BRANO DI PARTENZA
Messa in Coena Domini

Messa in Coena Domini

Care sorelle e cari fratelli,


con questa celebrazione iniziano i tre giorni santi nei quali l’amore del Signore raggiunge il suo culmine. Mai nella storia umana un uomo ha amato in modo così totale sino a dare la sua stessa vita per gli amici e persino per i nemici. Abbiamo ascoltato dal Vangelo di Giovanni: “Gesù, sapendo che era giunta la sua ora…dopo aver amato i suoi che erano nel mondo, li amò sino alla fine”. Li amò non solo sino all’ultimo momento della sua vita, ma sino all’ultima goccia del suo sangue. Giovanni, narrando la morte di Gesù, nota che dal cuore squarciato uscì “sangue ed acqua”; neppure una goccia Gesù ha trattenuto per sé. Ecco chi sta davanti ai nostri occhi questa sera. E se di fronte a tanto amore sentiamo almeno un po’ di commozione, ringraziamo Dio, vuol dire che stiamo movendo i primi passi verso la comprensione di Gesù.

SEZIONE DATI
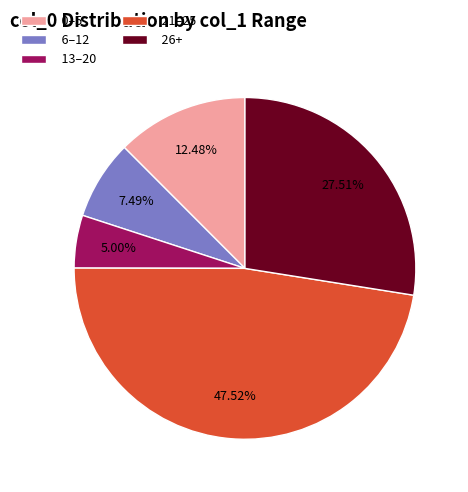

What is the smallest slice in the pie chart?

13–20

ESERCIZIO
Prosegui l'omelia sulla Messa in Coena Domini a partire dall'ultima frase riportata.

RISPOSTA
Abbiamo ascoltato dalla prima Lettera di san Paolo ai Corinzi che Gesù,  mentre stava a tavola con i Dodici, prese il pane e lo distribuì dicendo: “Questo è il mio corpo spezzato per voi”. La stessa cosa fece con il calice: “Questo è il mio sangue, sparso per voi”. Sono le parole che ripeteremo tra poco sull’altare e sarà lo stesso Signore ad invitare ciascuno di noi a nutrirsi del pane e del vino consacrati. Gesù ha “inventato” l’impossibile (del resto l’amore vero non sa creare cose impossibili?) per restarci accanto, per esserci vicino. Non solo vicino, addirittura dentro: si fa cibo per diventare carne della nostra carne. Quel pane e quel vino sono il nutrimento disceso dal cielo per noi, uomini e donne pellegrini per le vie di questo mondo: curano le malattie, liberano dai peccati, sollevano dall’angoscia, liberano dalla tristezza. Non solo. Rendono simili a Gesù, aiutano a vivere come lui viveva, a desiderare le cose che lui desiderava; fanno sorgere in noi che li riceviamo sentimenti di bontà, di servizio, di affetto, di tenerezza, di amore, di perdono. Appunto, i sentimenti di Gesù. La scena evangelica della lavanda dei piedi che questa sera ci è stata annunciata, continua a mostrare che cosa significa per Gesù essere pane spezzato e vino versato per noi e per tutti. A cena inoltrata Gesù si alza da tavola, depone le vesti e si cinge i fianchi con un asciugatoio, poi prende un bacile con dell’acqua e si mette a lavare i piedi a tutti i discepoli, anche a Giuda che sta per tradirlo. Pietro, appena lo vede avvicinarsi, reagisce: “Signore, tu lavi i piedi a me?” Povero Pietro, non ha ancora capito nulla! Anzi, pretende di capire più di Gesù. Come del resto facciamo spesso anche noi quando pretendiamo di avere l’ultima parola persino di fronte a Dio; parliamo, pensiamo, e non ascoltiamo, non crediamo. Siamo convinti di capire meglio del Vangelo e continuiamo a vivere seguendo noi stessi. È facile credersi maestri di se stessi. L’orgoglio, insieme alla rassegnazione, mettono in continuazione a tacere il Vangelo. Ma di fronte al Vangelo e al Signore il discepolo è chiamato innanzitutto a credere prima ancora che a capire.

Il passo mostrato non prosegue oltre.